— Все это очень серьезно… Командующий должен прибыть сразу после перегруппировки. Твои соображения?
— До прибытия командующего три-четыре дня… Мы продолжаем проводить оперативные мероприятия по выявлению изменников и внедренных в армию немецких агентов, но времени крайне мало. Уверен, что многие из них находятся у нас на заметке. Поэтому в качестве профилактических мер перед самой перегруппировой соединений я предлагаю весь подучетный элемент армии, проходящий по делам как изменники, при наличии достаточной доказательной базы, подвергнуть аресту. Это первое… Второе. Остальные подучетники, на которых недостаточно материала для ареста, из всех войсковых частей должны быть переправлены в запасной полк и в тыловые части. В дальнейшем всех этих недоучетников использовать в самый разгар боя. Третье — перед самым приездом командующего в район действия Тринадцатой армии выставить на пути его следования парные дозоры и «секреты» из автоматчиков отделов контрразведки Смерш корпусов и дивизий, в случае необходимости привлечь подразделения НКВД. В-четвертых, изменить сроки перегруппировки и наступления. В-пятых, в ночь перед самой передислокацией армии за передним краем батальонов выставить караулы из бойцов Смерша. На них возлагается задача не пропустить на сторону противника ни одного человека, чтобы он не сообщил немцам об изменениях в нашей армии и о предстоящем наступлении.
— Ну, и впряг ты меня в разговор, — покачал головой начальник контрразведки. — Значит, ты полагаешь, что немецкие агенты находятся где-то среди подучетников?
— Именно так. Контрразведка берет на заметку всех подозрительных. Важно не пропустить их!
— Все так… Что ж, твои доводы весьма разумные, но есть один минус — арест может негативно отразиться на общем настроении в армии. А наша задача заключается в том, чтобы как раз поднимать морально-боевой дух! Поэтому подучетников, проходящих по делам как изменники, нужно будет отправить в штрафные роты и батальоны. Пусть кровью искупят свою вину! А потом, не время отправлять их по тылам в лагеря, когда сейчас мы даже шестидесятилетних призываем… А по поводу недоучетников я согласен. Разумное предложение! Я передам твои соображения командующему армией, а там мы уже решим. Сейчас иди и составь мне подробный отчет.
Разговор был завершен. Романцев почувствовал некоторое облегчение. Вот только надолго ли?

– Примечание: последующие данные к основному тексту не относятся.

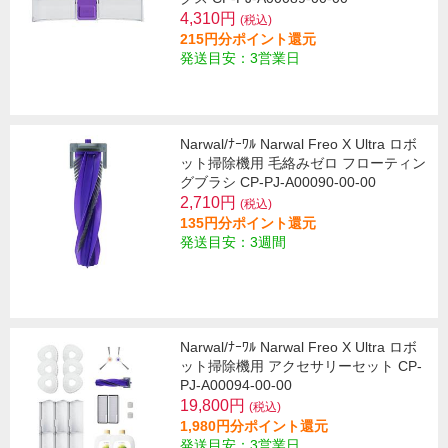
4,310円
(税込)
215円分ポイント還元
発送目安：3営業日
Narwal/ﾅｰﾜﾙ Narwal Freo X Ultra ロボ
ット掃除機用 毛絡みゼロ フローティン
グブラシ CP-PJ-A00090-00-00
2,710円
(税込)
135円分ポイント還元
発送目安：3週間
Narwal/ﾅｰﾜﾙ Narwal Freo X Ultra ロボ
ット掃除機用 アクセサリーセット CP-
PJ-A00094-00-00
19,800円
(税込)
1,980円分ポイント還元
発送目安：3営業日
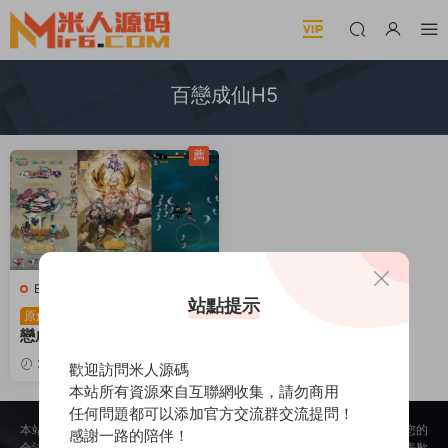
百戀成仙H5
薦
B-百戀成仙H5
·
B-百戀成仙H5
·
站點提示
手遊服務端
·
頁遊服務端
割草三網H5遊戲【百
原創
戀成仙H5】Linux手工服務
端+全套前後端源碼+編譯文
2025-02-19
1.45k
30
歡迎訪問米人源碼
檔+視頻架設教程
本站所有資源來自互聯網收集，請勿商用
任何問題都可以添加官方交流群交流提問！
本站所提供的内容均來自公開網絡收集、轉發、二次開發而來，若侵犯了您的
感謝一路的陪伴！
合法權益，請來信通知我們，我們會及時删除，給您帶來的不便，我們深表歉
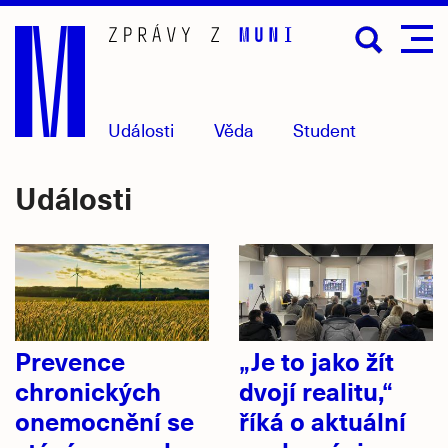
Přejít
na
hlavní
obsah
Události
Věda
Student
Události
Prevence
„Je to jako žít
chronických
dvojí realitu,“
onemocnění se
říká o aktuální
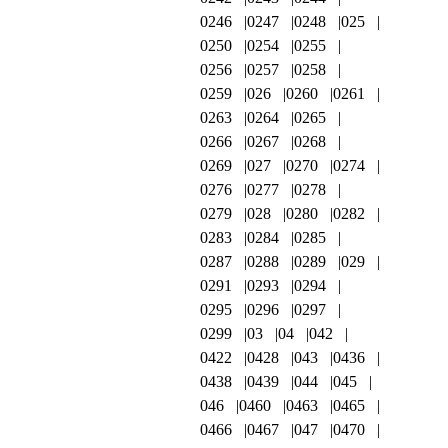
0246
0247
0248
025
0250
0254
0255
0256
0257
0258
0259
026
0260
0261
0263
0264
0265
0266
0267
0268
0269
027
0270
0274
0276
0277
0278
0279
028
0280
0282
0283
0284
0285
0287
0288
0289
029
0291
0293
0294
0295
0296
0297
0299
03
04
042
0422
0428
043
0436
0438
0439
044
045
046
0460
0463
0465
0466
0467
047
0470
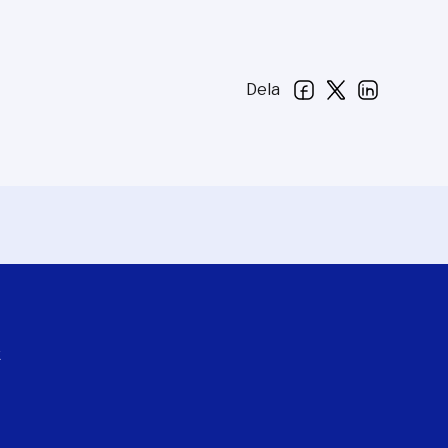
Dela
k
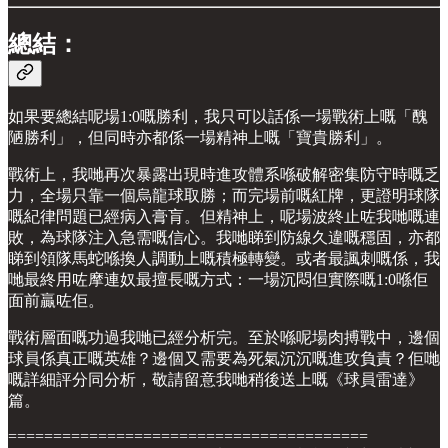
總結：
如果要總結呢場1:0嘅勝利，我只可以話係一場戰術上嘅「醜
陋勝利」，但同時亦都係一場精神上嘅「寶貴勝利」。
戰術上，我哋再次暴露出現時進攻體系喺破解密集防守時嘅乏
力，全場只靠一個烏龍球取勝；而完場前嘅紅牌，更證明球隊
嘅紀律問題已經病入膏肓。但精神上，呢場波終止咗我哋嘅連
敗，為球隊注入急需嘅信心。我哋睇到防線久違嘅穩固，亦都
睇到領隊馬蛇喺換人調動上嘅積極轉變。或者最諷刺嘅係，我
哋最終用咗摩連奴最擅長嘅方式：一場沉悶但實際嘅1:0喺佢
面前贏咗佢。
戰術層面嘅功過我哋已經分析完。至於喺呢場肉搏戰中，邊個
球員係真正嘅英雄？邊個又需要為死氣沉沉嘅進攻負責？佢哋
嘅詳細評分同分析，敬請留意我哋稍後送上嘅《球員雷達》
篇。
========================================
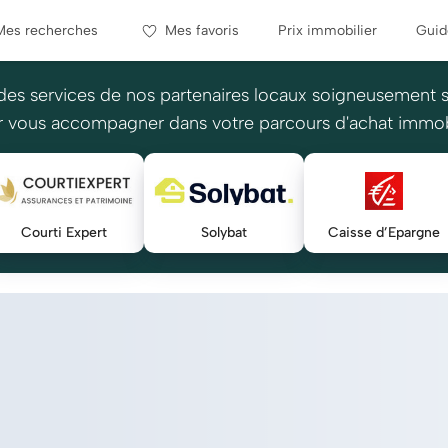
Mes recherches
Mes favoris
Prix immobilier
Guid
des services de nos partenaires locaux soigneusement 
 vous accompagner dans votre parcours d'achat immob
Courti Expert
Solybat
Caisse d’Epargne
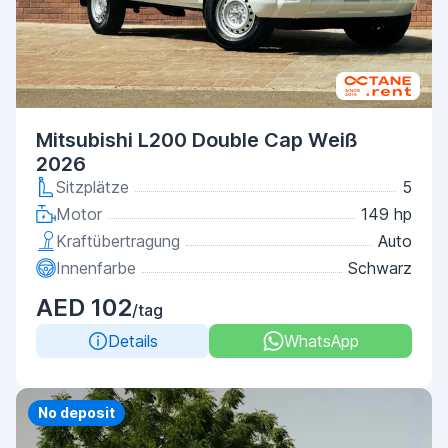
Mitsubishi L200 Double Cap Weiß
2026
Sitzplätze
5
Motor
149 hp
Kraftübertragung
Auto
Innenfarbe
Schwarz
AED 102
/tag
Details
WhatsApp
No deposit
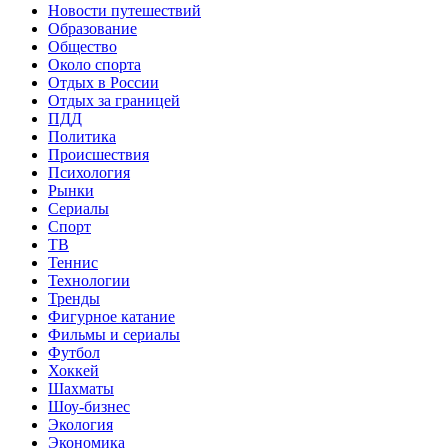
Новости путешествий
Образование
Общество
Около спорта
Отдых в России
Отдых за границей
ПДД
Политика
Происшествия
Психология
Рынки
Сериалы
Спорт
ТВ
Теннис
Технологии
Тренды
Фигурное катание
Фильмы и сериалы
Футбол
Хоккей
Шахматы
Шоу-бизнес
Экология
Экономика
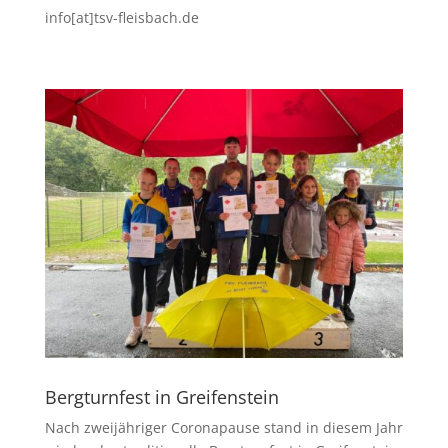
info[at]tsv-fleisbach.de
Bergturnfest in Greifenstein
Nach zweijähriger Coronapause stand in diesem Jahr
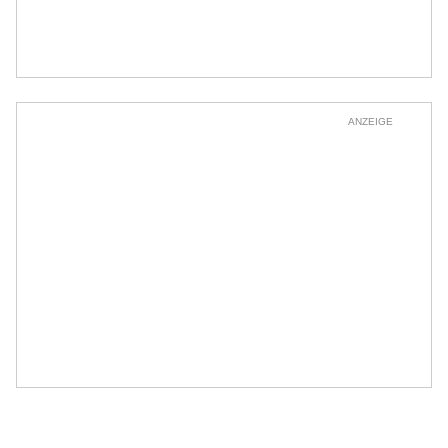
ANZEIGE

Тимофей вернулся в штаб дивизии. Распорядился, чтобы привели Федорова, разговор с ним был не закончен. Через несколько минут тот с понурым видом сидел за столом и подробно рассказывал о диверсионной школе, где проходил обучение, о преподавателях, о курсантах, с которыми был знаком. Разговор занял в общей сложности часа три. Исписана была половина блокнота.
После того как диверсанта увели, Романцев достал несколько чистых листков и стал думать, с чего следует начать. Мысли были неоформившиеся, растрепанные, роем блуждали где-то в подсознании и никак не желали принять завершенную форму. Некоторое время он сидел, склонившись над бумагой, тщательно обдумывая каждую фразу. Ничего не получалось — перла какая-то канцелярщина! Конечно, от него не требовалось каких-то художественных изысков (чай, не Достоевский! Да и круг читателей ограничен) — полагалось написать лишь строгое перечисление фактов с кратким анализом случившегося, но хотелось оформить как-то покрасивше, что ли… Чтобы самому было приятно читать.

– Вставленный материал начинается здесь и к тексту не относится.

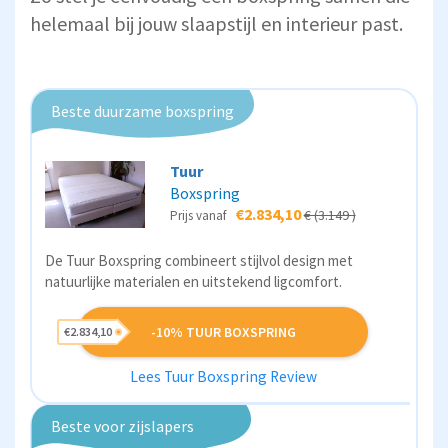
helemaal bij jouw slaapstijl en interieur past.
Beste duurzame boxspring
Tuur
Boxspring
€2.834,10
€ (3.149 )
Prijs vanaf
De Tuur Boxspring combineert stijlvol design met
natuurlijke materialen en uitstekend ligcomfort.
-10% TUUR BOXSPRING
€2.834,10
Lees Tuur Boxspring Review
Beste voor zijslapers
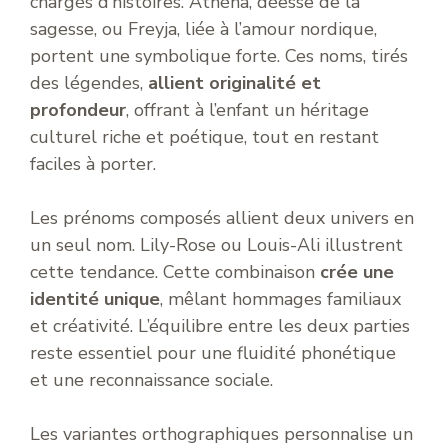
chargés d’histoires. Athéna, déesse de la
sagesse, ou Freyja, liée à l’amour nordique,
portent une symbolique forte. Ces noms, tirés
des légendes,
allient originalité et
profondeur
, offrant à l’enfant un héritage
culturel riche et poétique, tout en restant
faciles à porter.
Les prénoms composés allient deux univers en
un seul nom. Lily-Rose ou Louis-Ali illustrent
cette tendance. Cette combinaison
crée une
identité unique
, mêlant hommages familiaux
et créativité. L’équilibre entre les deux parties
reste essentiel pour une fluidité phonétique
et une reconnaissance sociale.
Les variantes orthographiques personnalise un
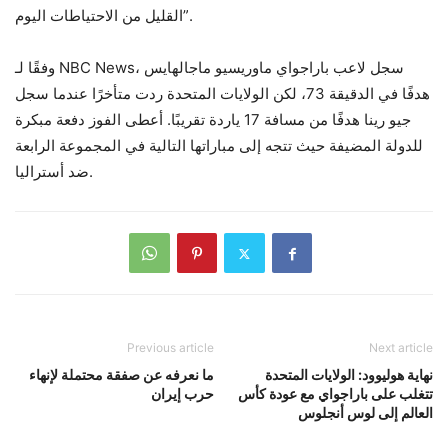
القليل من الاحتياطات اليوم”.
وفقًا لـ NBC News، سجل لاعب باراجواي ماوريسيو ماجالهايس
هدفًا في الدقيقة 73، لكن الولايات المتحدة ردت متأخرًا عندما سجل
جيو رينا هدفًا من مسافة 17 ياردة تقريبًا. أعطى الفوز دفعة مبكرة
للدولة المضيفة حيث تتجه إلى مباراتها التالية في المجموعة الرابعة
ضد أستراليا.
Previous article
Next article
نهاية هوليوود: الولايات المتحدة
ما نعرفه عن صفقة محتملة لإنهاء
تتغلب على باراجواي مع عودة كأس
حرب إيران
العالم إلى لوس أنجلوس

А может, сменить обстановку, выйти, например, в яблоневый сад, благо что он разросся, а укромное местечко для вдохновения отыскать несложно?
За фасадом усадьбы был разбит яблоневый сад, с расколоченным фонтаном в самом центре. От нескольких фигур, окружавших пруд, остались лишь мраморные осколки, уцелела только одна скульптура — нимфа, и то со следами от пуль. Бандеровцы использовали ее в качестве мишени, тренируясь в стрельбе из пистолета. Судя по щербинам на ее красивом античном лице, можно было сделать вывод, что в стрельбе они преуспели. Сквозь заросли ажурной аркой с ангелочками в венце проглядывала беседка. Издали смотрелась весьма дивно. Только при ближайшем рассмотрении можно было понять, что это всего-то величавые осколки пышного барокко. Но скамейки остались. И на них можно спокойно и вдумчиво написать отчет.
Устроившись на прохладе гранита, Тимофей аккуратно вывел первое слово «
«
Стараясь не сбить пришедший настрой, он подробно пересказал показания вражеского агента. Информация была серьезная, Федоров рассказал о разведшколе, в которой проходил обучение, о курсантах, с которыми был хорошо знаком. Назвал их имена, псевдонимы. Каждому дал психологическую характеристику, указал на слабые места, особо выделил сильные черты характера.